Get your own gravatar by visiting gravatar.com bhutan web hosting
#11. June 17th, 2008, at 7:11 AM.

Thanks for the tip. Should ease out some of my photoshop work next time I do some cropping.
You should write more tips/tutorials esp. photoshop.

bhutan web hosting

Get your own gravatar by visiting gravatar.com andy
#12. June 28th, 2008, at 3:53 AM.

Thank you for the tip. I am going to try this tommorrow during some of my editing. Its funny how many ways there are to do things in photoshop

Get your own gravatar by visiting gravatar.com martil
#13. November 11th, 2008, at 12:03 AM.

I am going to take a shot at this. Photoshop can be rather baffling so thank you very much for this nice clear tip. Much cleaner and more efficient when cropping, thank you very much.

Get your own gravatar by visiting gravatar.com Sharmane
#14. March 4th, 2009, at 2:29 PM.

Amazing how many different methods there are to accomplishing a certain task with photoshop.

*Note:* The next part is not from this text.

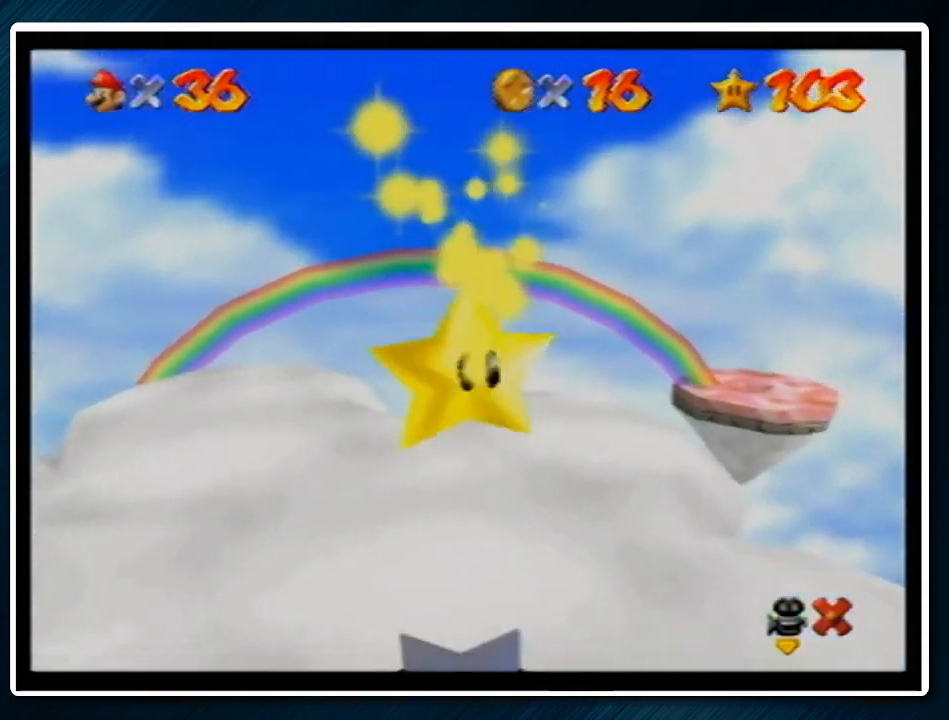
{"buttons": [], "left_stick": "up-left", "events": []}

Helpful cropping tip, worth a bookmark!

Get your own gravatar by visiting gravatar.com stuart
#15. March 5th, 2009, at 7:34 AM.

If you want more control use Masks. It provides more flexibility if you want to adjust your image or you want to manipulate the original image. Once you cropped the original image that part of the info is lost.

Get your own gravatar by visiting gravatar.com Matt
#16. September 5th, 2009, at 11:22 PM.

Excellent article, thanks! I found some great Photoshop stuff here;
http://www.divknowledge.com
They have Photoshop tutorials and news!
Matt

Get your own gravatar by visiting gravatar.com gry
#17. September 20th, 2009, at 2:34 PM.

I read a few tutorials of cropping pictures but this is one of the simplest and gives great results. BIG thanks!